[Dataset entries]

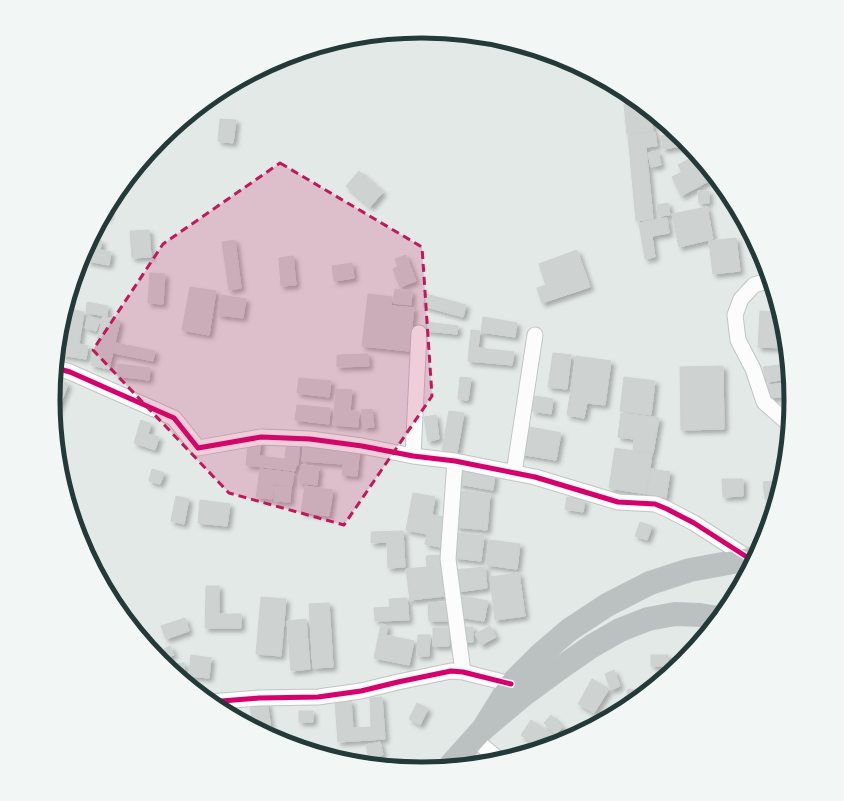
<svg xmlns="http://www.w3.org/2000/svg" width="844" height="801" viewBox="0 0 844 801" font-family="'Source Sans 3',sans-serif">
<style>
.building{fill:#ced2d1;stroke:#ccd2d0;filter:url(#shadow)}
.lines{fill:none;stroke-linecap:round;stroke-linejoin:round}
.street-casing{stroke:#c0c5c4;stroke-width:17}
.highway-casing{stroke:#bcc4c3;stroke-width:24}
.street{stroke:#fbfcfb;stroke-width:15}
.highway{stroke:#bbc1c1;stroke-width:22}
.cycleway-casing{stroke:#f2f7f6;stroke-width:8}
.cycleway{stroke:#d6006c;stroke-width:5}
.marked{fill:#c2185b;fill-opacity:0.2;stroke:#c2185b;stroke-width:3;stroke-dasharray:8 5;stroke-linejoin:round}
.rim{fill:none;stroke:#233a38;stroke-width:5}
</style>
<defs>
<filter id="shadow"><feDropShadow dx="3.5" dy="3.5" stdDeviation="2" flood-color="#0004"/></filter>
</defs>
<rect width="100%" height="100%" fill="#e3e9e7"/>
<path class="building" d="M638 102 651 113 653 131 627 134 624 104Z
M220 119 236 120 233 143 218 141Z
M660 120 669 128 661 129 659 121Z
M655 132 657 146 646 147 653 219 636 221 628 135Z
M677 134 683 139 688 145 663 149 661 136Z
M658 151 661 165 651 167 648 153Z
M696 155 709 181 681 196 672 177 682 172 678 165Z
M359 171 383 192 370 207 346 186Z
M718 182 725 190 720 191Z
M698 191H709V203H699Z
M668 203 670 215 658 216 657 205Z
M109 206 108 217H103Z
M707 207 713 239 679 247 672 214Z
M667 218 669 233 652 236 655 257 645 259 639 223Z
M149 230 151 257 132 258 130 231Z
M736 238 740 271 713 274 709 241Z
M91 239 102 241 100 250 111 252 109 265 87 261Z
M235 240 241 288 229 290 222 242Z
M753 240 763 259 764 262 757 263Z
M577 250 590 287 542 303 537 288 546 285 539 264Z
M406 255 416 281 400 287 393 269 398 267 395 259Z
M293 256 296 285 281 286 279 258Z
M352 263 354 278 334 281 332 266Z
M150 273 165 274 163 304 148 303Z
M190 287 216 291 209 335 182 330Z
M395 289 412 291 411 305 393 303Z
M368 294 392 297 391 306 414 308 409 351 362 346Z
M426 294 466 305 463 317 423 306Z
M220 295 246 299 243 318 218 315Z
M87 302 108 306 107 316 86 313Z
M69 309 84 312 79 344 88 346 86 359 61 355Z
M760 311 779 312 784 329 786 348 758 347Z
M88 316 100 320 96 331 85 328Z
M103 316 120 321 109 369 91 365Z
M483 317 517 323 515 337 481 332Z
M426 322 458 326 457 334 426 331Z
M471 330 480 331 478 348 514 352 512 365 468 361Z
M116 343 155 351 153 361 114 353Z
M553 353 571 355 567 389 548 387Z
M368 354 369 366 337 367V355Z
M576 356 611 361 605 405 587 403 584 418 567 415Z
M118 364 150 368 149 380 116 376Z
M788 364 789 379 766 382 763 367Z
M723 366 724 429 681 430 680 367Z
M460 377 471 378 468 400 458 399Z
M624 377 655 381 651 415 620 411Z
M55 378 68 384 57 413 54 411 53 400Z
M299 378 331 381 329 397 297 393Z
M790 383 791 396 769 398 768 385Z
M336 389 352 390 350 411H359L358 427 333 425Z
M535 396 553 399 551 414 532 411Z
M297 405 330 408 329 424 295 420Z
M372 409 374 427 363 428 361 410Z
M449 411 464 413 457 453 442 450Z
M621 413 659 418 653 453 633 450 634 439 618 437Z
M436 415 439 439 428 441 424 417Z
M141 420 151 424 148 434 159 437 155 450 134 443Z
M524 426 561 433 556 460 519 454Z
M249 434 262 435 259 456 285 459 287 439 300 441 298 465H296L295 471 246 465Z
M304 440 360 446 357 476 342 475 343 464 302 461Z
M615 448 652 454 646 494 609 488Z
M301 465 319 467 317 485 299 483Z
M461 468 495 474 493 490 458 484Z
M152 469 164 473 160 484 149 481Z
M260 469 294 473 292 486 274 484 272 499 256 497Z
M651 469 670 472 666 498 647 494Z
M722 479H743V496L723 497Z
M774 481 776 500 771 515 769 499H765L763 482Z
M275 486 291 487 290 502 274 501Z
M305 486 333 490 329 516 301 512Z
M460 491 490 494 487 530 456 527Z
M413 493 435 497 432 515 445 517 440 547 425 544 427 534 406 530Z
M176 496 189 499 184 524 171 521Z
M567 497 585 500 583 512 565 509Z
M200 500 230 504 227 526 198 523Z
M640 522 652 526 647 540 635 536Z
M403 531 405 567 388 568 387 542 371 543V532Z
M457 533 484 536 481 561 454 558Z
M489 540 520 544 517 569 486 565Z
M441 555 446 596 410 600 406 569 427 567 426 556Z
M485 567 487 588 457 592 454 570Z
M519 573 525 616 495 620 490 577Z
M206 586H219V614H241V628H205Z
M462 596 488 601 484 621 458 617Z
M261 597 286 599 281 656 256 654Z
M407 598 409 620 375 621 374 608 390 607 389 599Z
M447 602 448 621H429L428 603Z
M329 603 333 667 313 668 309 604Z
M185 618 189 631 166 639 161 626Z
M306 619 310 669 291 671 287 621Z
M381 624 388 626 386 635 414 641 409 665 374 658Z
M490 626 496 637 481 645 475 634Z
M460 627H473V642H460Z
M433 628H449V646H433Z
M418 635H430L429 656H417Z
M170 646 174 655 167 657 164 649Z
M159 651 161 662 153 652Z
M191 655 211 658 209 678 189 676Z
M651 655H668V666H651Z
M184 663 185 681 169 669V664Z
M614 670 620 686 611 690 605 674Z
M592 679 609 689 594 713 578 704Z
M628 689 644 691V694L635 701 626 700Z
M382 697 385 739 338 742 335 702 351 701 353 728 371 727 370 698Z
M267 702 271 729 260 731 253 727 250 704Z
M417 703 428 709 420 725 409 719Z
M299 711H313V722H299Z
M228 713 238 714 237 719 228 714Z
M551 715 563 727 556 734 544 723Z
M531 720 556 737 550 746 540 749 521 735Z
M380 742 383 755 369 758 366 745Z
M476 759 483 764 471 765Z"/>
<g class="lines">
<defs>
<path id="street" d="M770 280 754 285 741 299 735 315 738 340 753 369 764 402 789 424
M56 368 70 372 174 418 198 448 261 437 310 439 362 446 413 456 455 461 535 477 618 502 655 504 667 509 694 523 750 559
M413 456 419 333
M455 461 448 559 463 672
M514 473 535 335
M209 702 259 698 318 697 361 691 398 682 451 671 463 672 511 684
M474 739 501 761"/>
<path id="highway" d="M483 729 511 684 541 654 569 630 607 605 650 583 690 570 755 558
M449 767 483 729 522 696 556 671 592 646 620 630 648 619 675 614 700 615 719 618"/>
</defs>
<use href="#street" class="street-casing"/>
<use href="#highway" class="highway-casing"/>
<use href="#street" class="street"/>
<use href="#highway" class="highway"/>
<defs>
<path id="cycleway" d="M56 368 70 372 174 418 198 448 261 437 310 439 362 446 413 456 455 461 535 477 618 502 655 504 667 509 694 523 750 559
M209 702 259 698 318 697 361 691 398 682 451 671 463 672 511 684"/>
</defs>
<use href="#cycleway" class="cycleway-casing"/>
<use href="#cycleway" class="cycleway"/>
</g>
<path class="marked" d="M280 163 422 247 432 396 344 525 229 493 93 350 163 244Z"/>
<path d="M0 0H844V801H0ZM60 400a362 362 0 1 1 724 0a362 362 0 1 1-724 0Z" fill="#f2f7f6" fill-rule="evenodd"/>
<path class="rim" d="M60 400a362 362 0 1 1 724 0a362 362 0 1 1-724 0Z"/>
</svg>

• [Requirement]: Starting from the records above, copy each line where the string "filter" is found.

• [The completed task]:
.building{fill:#ced2d1;stroke:#ccd2d0;filter:url(#shadow)}
<filter id="shadow"><feDropShadow dx="3.5" dy="3.5" stdDeviation="2" flood-color="#0004"/></filter>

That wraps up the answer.